I’ve been doing something similar as ChifChaf alluded to insofar as that AI based photo software programs are going to become a lot more prevalent. I have three main avenues of photography, those pictures where I try and take the best possible photo that I can and only “develop” a little bit, straighten, crop, and a few touches just to enhance it a little. The second route is to try and be creative with one of my photos as a baseplate. For example I do like photographing St Albans Abbey and converting some shots to black and white to bring out the contrasts in the stonework etc. The third is where I just try and and see what happens i.e. HDR, radical effects, colouring and the like.

I did like Apple Aperture and was doing quite well with it until discontinued.
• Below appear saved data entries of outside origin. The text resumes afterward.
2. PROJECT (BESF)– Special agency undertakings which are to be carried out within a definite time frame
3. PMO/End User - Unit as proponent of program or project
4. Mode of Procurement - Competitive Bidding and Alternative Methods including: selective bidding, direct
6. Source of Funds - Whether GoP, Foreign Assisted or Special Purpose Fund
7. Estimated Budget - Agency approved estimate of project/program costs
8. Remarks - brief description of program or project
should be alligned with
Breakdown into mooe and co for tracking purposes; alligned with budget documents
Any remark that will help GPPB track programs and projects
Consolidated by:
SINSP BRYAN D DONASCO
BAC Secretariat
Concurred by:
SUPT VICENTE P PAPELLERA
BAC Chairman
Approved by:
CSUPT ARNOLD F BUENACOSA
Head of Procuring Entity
I have tried and continue to experiment with other packages with Adobe Lightroom as my go to package and am trying to figure out how to do some things in Photoshop which for me is really complicated. I have the Topaz suite of AI programs and use Photo AI frequently but am starting to find that it does over process quite often and I prefer just a subtle touch if there is a bit of blurriness due to camera shake or slightly out of focus. I also have the NIK collection which is useful but I am not going to upgrade to version 6 as I don’t think it brings much to the party over version 5. I have Luminar which I started as version 3 and now have Luminar Neo, I really don’t use it much at all now and will probably remove it when I no longer can get any updates. Finally I have the Affinity Suite which I use sparingly to do some very subtle updates. Oh I nearly forgot I have a lifetime Photomatix Pro licence and again I use this infrequently only when I want to try some unusual effects.
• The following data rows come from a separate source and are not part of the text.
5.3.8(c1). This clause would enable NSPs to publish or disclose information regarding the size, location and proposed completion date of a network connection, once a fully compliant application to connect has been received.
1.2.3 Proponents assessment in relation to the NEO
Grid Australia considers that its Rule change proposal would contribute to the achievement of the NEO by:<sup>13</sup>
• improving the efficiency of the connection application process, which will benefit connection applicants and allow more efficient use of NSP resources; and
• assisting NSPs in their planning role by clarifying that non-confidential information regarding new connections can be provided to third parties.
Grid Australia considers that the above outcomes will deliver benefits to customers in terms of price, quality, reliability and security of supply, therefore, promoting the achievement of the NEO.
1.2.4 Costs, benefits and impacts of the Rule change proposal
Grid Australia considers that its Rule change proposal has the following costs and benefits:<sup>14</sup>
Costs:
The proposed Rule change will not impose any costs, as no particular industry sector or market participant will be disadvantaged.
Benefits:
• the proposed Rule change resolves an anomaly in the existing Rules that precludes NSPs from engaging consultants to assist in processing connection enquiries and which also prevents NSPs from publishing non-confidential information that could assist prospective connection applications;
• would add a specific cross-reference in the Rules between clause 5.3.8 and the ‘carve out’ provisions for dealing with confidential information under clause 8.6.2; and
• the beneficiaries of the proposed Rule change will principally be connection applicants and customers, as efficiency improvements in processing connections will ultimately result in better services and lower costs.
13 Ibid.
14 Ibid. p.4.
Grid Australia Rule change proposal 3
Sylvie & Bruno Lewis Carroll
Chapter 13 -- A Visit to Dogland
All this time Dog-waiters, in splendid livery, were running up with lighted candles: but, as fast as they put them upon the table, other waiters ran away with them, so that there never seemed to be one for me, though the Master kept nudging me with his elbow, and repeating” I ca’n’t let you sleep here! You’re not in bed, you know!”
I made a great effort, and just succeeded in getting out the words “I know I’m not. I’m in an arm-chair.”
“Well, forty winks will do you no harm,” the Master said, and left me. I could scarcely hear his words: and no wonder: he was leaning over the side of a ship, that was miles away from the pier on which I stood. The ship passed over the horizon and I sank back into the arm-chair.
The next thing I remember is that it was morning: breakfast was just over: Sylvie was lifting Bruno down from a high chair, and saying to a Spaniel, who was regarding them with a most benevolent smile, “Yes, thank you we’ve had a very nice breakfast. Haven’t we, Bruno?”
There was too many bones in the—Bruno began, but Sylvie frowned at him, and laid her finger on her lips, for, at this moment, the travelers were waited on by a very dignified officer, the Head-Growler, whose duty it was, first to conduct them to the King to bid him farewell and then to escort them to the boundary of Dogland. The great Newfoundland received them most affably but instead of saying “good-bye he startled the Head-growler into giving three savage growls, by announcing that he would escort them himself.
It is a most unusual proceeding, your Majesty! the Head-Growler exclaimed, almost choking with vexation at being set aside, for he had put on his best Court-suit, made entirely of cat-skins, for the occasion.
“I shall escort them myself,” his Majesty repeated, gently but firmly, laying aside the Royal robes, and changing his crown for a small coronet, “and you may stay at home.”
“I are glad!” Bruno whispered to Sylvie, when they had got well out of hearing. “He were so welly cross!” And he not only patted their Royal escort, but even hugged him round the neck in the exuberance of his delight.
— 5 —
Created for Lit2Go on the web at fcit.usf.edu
So quite a bit of software which will be culled at some point. I did download a beta of Photoshop with the Generative AI included, it does some interesting things so I’ll keep an eye on it just incase I want to get really creative. With all of this going on I think the photo world is due for a large upheaval especially from the competition perspective and the judging criteria for photographs.

Tim

Hi @Timbo
Similar experience with software…. Very happy with Aperture then it’s become so complicated since, got DxO and Capture 1, but neither are as intuitive or easy as Aperture was. Avoided Adobe since they adopted the full subscription model and removed stand alone purchase :rage:. I will now have to look at this decision again. Just wish I could buy light room as a stand alone.
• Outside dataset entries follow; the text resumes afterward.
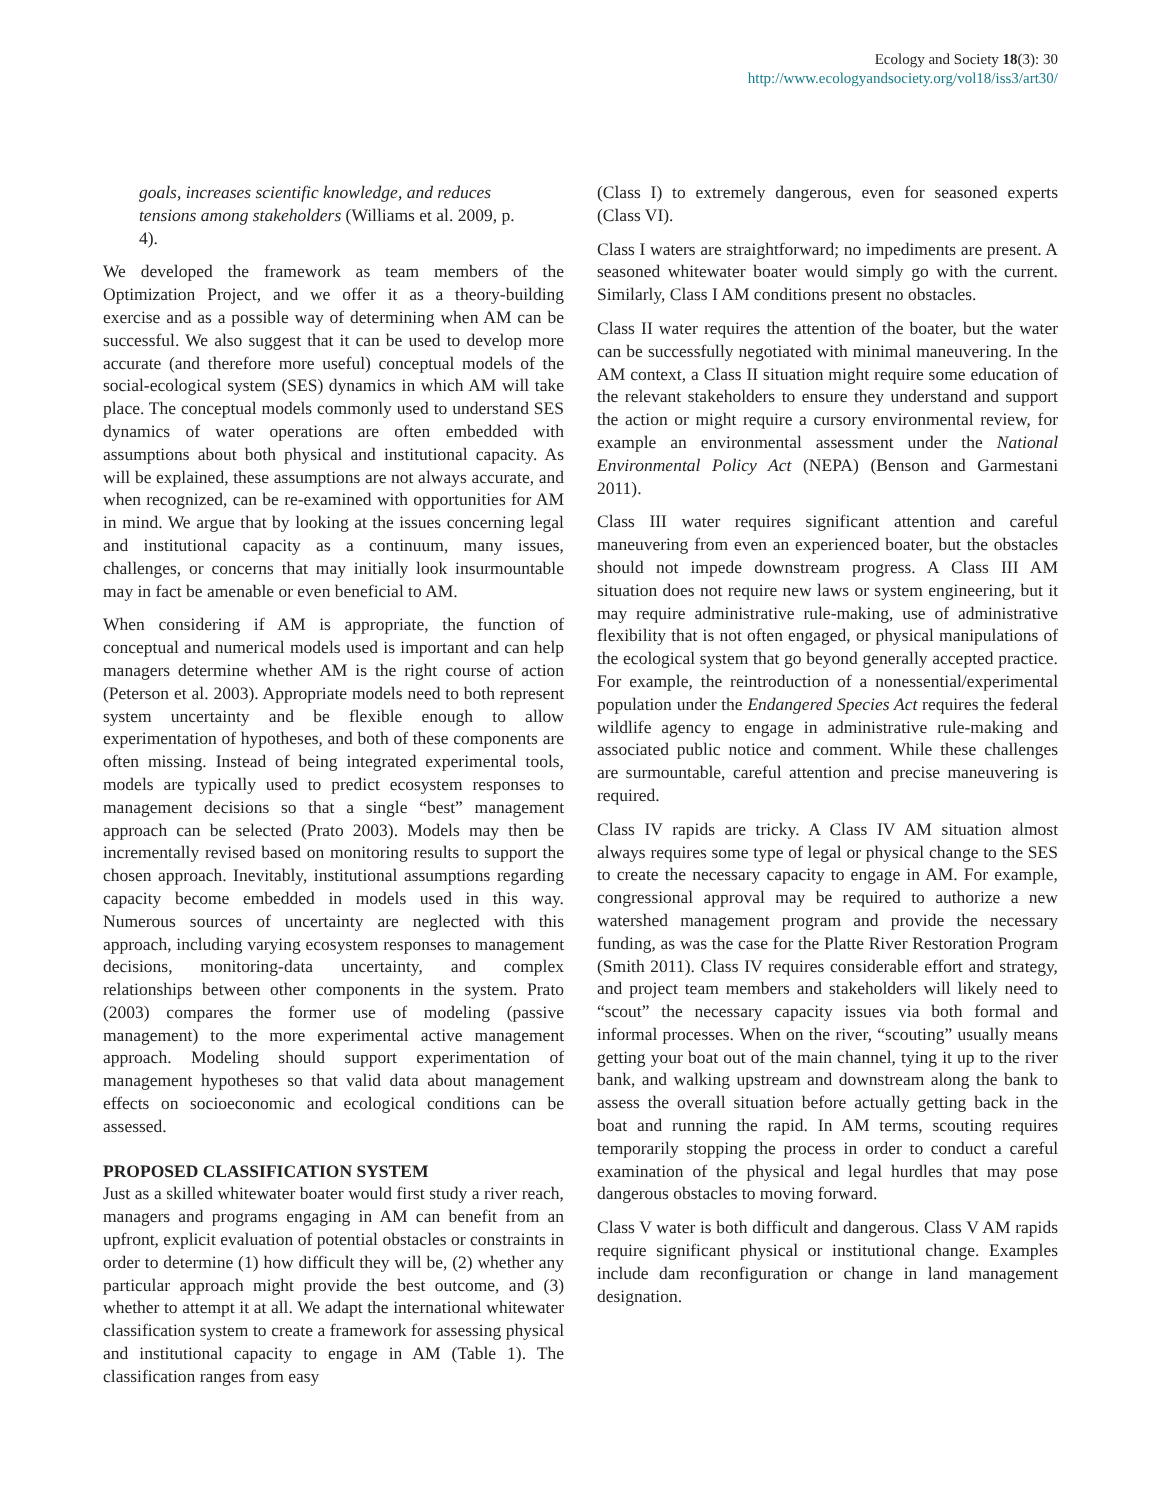Ecology and Society 18(3): 30
http://www.ecologyandsociety.org/vol18/iss3/art30/
goals, increases scientific knowledge, and reduces tensions among stakeholders (Williams et al. 2009, p. 4).
We developed the framework as team members of the Optimization Project, and we offer it as a theory-building exercise and as a possible way of determining when AM can be successful. We also suggest that it can be used to develop more accurate (and therefore more useful) conceptual models of the social-ecological system (SES) dynamics in which AM will take place. The conceptual models commonly used to understand SES dynamics of water operations are often embedded with assumptions about both physical and institutional capacity. As will be explained, these assumptions are not always accurate, and when recognized, can be re-examined with opportunities for AM in mind. We argue that by looking at the issues concerning legal and institutional capacity as a continuum, many issues, challenges, or concerns that may initially look insurmountable may in fact be amenable or even beneficial to AM.
When considering if AM is appropriate, the function of conceptual and numerical models used is important and can help managers determine whether AM is the right course of action (Peterson et al. 2003). Appropriate models need to both represent system uncertainty and be flexible enough to allow experimentation of hypotheses, and both of these components are often missing. Instead of being integrated experimental tools, models are typically used to predict ecosystem responses to management decisions so that a single “best” management approach can be selected (Prato 2003). Models may then be incrementally revised based on monitoring results to support the chosen approach. Inevitably, institutional assumptions regarding capacity become embedded in models used in this way. Numerous sources of uncertainty are neglected with this approach, including varying ecosystem responses to management decisions, monitoring-data uncertainty, and complex relationships between other components in the system. Prato (2003) compares the former use of modeling (passive management) to the more experimental active management approach. Modeling should support experimentation of management hypotheses so that valid data about management effects on socioeconomic and ecological conditions can be assessed.
PROPOSED CLASSIFICATION SYSTEM
Just as a skilled whitewater boater would first study a river reach, managers and programs engaging in AM can benefit from an upfront, explicit evaluation of potential obstacles or constraints in order to determine (1) how difficult they will be, (2) whether any particular approach might provide the best outcome, and (3) whether to attempt it at all. We adapt the international whitewater classification system to create a framework for assessing physical and institutional capacity to engage in AM (Table 1). The classification ranges from easy
(Class I) to extremely dangerous, even for seasoned experts (Class VI).
Class I waters are straightforward; no impediments are present. A seasoned whitewater boater would simply go with the current. Similarly, Class I AM conditions present no obstacles.
Class II water requires the attention of the boater, but the water can be successfully negotiated with minimal maneuvering. In the AM context, a Class II situation might require some education of the relevant stakeholders to ensure they understand and support the action or might require a cursory environmental review, for example an environmental assessment under the National Environmental Policy Act (NEPA) (Benson and Garmestani 2011).
Class III water requires significant attention and careful maneuvering from even an experienced boater, but the obstacles should not impede downstream progress. A Class III AM situation does not require new laws or system engineering, but it may require administrative rule-making, use of administrative flexibility that is not often engaged, or physical manipulations of the ecological system that go beyond generally accepted practice. For example, the reintroduction of a nonessential/experimental population under the Endangered Species Act requires the federal wildlife agency to engage in administrative rule-making and associated public notice and comment. While these challenges are surmountable, careful attention and precise maneuvering is required.
Class IV rapids are tricky. A Class IV AM situation almost always requires some type of legal or physical change to the SES to create the necessary capacity to engage in AM. For example, congressional approval may be required to authorize a new watershed management program and provide the necessary funding, as was the case for the Platte River Restoration Program (Smith 2011). Class IV requires considerable effort and strategy, and project team members and stakeholders will likely need to “scout” the necessary capacity issues via both formal and informal processes. When on the river, “scouting” usually means getting your boat out of the main channel, tying it up to the river bank, and walking upstream and downstream along the bank to assess the overall situation before actually getting back in the boat and running the rapid. In AM terms, scouting requires temporarily stopping the process in order to conduct a careful examination of the physical and legal hurdles that may pose dangerous obstacles to moving forward.
Class V water is both difficult and dangerous. Class V AM rapids require significant physical or institutional change. Examples include dam reconfiguration or change in land management designation.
Will try Topaz AI. Really looking for a good library management program that I can buy rather than “rent”,
and then use other programs for processing.

2 Likes

I’ve not used it much but purchased it a few years ago. There’s a downloadable demo here:

https://www.gentlemencoders.com/raw-power-for-macos/index.html

I think the editing is probably on a par if not better than Aperture, where it may fall down is Libraries and archiving/backups. I may be wrong but don’t think it’s designed as a DAM type app.

Can’t see the current price but it wasn’t that expensive and is non-subscription.

Just noticed an iOS version I’m tempted to try.

This is the video that sold me on Luminar 4 and its AI functions.

I think Luminar products are awesome!
I disagree that it makes anyone take great photos. Composition, the use of depth, etc. are still within the photographer’s skill set and cannot be corrected with AI.

2 Likes

Whilst there are clearly huge benefits with the advent of AI photo programs I can see huge challenges and concerns as well.
Just found this recent video which details the new beta AI photo “generative fill” in photoshop

Certainly food for thought, the pic from 8min 25s seems to show the possibilities well.

2 Likes

Yep, that’s frightening for creative professionals.

This topic was automatically closed 60 days after the last reply. New replies are no longer allowed.